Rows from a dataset

◆ ◆ ◆ ◆ ◆

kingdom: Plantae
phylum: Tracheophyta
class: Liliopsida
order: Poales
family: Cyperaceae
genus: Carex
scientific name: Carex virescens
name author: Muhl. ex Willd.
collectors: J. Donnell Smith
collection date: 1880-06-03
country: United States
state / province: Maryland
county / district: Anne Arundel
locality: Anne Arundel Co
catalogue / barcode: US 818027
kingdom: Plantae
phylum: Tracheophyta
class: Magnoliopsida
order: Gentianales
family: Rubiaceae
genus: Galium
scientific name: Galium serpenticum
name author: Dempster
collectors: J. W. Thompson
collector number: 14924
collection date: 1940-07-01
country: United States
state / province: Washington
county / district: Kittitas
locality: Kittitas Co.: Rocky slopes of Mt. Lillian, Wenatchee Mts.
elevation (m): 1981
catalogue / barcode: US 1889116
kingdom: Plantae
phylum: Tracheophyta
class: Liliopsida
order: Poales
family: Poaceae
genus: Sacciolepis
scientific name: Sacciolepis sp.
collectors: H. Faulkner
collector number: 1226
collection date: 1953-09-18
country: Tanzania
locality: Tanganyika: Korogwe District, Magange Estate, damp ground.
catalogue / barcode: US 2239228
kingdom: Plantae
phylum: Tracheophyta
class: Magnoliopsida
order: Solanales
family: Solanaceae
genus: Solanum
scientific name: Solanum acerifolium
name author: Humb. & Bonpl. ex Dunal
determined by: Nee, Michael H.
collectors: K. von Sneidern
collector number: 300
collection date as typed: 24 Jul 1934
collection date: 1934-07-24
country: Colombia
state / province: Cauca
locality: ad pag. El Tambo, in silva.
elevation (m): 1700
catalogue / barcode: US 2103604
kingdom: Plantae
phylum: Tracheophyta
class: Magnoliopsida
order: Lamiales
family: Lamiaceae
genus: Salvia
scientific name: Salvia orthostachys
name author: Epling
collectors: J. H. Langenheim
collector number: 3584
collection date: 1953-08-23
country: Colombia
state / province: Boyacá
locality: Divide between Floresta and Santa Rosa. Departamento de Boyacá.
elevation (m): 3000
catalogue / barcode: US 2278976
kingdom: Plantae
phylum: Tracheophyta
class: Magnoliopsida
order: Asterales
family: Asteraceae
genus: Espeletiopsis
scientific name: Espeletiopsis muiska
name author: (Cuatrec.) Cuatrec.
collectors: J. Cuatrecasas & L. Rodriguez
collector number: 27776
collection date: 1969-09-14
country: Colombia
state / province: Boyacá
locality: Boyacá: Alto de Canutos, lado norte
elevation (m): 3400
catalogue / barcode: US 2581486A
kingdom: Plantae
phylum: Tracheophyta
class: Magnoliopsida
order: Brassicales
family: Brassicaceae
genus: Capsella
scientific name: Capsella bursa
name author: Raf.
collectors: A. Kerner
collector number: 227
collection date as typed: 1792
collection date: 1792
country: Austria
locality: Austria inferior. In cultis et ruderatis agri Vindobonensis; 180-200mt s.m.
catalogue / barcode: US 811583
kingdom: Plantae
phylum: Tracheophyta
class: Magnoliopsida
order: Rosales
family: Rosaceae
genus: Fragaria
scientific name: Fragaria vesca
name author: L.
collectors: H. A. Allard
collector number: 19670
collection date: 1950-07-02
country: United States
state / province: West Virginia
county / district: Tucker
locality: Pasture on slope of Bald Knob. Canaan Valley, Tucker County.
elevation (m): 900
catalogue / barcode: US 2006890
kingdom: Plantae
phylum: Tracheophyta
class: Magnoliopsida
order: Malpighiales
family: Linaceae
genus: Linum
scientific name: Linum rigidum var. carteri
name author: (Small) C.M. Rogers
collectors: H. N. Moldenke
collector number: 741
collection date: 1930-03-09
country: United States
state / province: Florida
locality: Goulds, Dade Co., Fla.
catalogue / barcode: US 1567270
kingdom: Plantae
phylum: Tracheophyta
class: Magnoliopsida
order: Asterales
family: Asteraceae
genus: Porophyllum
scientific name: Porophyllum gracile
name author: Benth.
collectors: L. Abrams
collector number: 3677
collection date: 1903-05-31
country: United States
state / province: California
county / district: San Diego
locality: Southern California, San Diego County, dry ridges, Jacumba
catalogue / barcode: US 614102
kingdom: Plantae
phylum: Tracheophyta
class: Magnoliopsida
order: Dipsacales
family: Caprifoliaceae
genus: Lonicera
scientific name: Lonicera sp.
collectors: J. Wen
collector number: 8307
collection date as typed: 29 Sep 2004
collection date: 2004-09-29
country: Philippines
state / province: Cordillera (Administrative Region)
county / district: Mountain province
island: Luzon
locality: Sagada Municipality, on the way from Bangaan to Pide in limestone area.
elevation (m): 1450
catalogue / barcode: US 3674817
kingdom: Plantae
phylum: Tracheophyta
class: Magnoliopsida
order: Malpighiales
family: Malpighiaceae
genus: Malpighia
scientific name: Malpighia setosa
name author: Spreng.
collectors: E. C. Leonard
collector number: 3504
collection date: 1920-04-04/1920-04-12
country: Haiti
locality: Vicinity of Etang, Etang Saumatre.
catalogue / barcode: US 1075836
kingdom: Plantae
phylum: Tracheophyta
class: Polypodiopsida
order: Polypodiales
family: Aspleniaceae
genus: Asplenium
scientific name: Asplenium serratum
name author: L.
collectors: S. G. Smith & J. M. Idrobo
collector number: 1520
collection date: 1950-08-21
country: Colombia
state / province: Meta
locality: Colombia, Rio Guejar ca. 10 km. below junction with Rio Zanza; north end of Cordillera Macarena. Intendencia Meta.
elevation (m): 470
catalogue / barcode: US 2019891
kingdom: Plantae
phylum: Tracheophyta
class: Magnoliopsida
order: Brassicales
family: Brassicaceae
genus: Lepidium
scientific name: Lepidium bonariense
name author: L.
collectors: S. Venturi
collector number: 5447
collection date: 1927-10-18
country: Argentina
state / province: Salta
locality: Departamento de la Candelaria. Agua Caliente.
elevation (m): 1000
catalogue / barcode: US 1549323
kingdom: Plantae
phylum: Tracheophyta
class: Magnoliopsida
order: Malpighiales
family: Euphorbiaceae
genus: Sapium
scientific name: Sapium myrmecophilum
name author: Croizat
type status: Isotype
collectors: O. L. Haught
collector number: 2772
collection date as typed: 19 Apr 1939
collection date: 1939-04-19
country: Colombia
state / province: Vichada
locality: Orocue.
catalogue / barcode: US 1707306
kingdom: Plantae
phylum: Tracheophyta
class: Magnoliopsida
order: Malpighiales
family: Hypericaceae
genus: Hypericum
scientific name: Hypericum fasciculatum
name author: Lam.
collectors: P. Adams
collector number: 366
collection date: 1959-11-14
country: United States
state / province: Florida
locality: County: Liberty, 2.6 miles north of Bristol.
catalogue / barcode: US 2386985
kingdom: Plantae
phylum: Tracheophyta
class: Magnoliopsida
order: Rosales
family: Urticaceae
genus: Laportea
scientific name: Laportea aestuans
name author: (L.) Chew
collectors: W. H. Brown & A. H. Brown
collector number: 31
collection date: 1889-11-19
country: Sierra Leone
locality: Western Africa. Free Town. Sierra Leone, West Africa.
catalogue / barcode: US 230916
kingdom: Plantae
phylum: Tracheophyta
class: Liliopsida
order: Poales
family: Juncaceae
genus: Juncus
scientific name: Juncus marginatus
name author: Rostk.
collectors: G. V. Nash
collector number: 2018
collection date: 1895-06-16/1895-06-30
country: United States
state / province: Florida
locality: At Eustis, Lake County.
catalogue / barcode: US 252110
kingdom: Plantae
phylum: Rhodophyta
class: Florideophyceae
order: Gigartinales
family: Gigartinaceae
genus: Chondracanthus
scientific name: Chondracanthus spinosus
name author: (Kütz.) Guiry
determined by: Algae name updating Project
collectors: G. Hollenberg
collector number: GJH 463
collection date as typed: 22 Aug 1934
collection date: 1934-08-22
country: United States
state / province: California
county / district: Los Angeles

◆ ◆ ◆ ◆ ◆

*Job*
Switch "collectors" to "collected by" throughout the stretch from the start of the records through the line containing "order: Gentianales", and write out those lines with nothing else changed.

*Task answer*
kingdom: Plantae
phylum: Tracheophyta
class: Liliopsida
order: Poales
family: Cyperaceae
genus: Carex
scientific name: Carex virescens
name author: Muhl. ex Willd.
collected by: J. Donnell Smith
collection date: 1880-06-03
country: United States
state / province: Maryland
county / district: Anne Arundel
locality: Anne Arundel Co
catalogue / barcode: US 818027
kingdom: Plantae
phylum: Tracheophyta
class: Magnoliopsida
order: Gentianales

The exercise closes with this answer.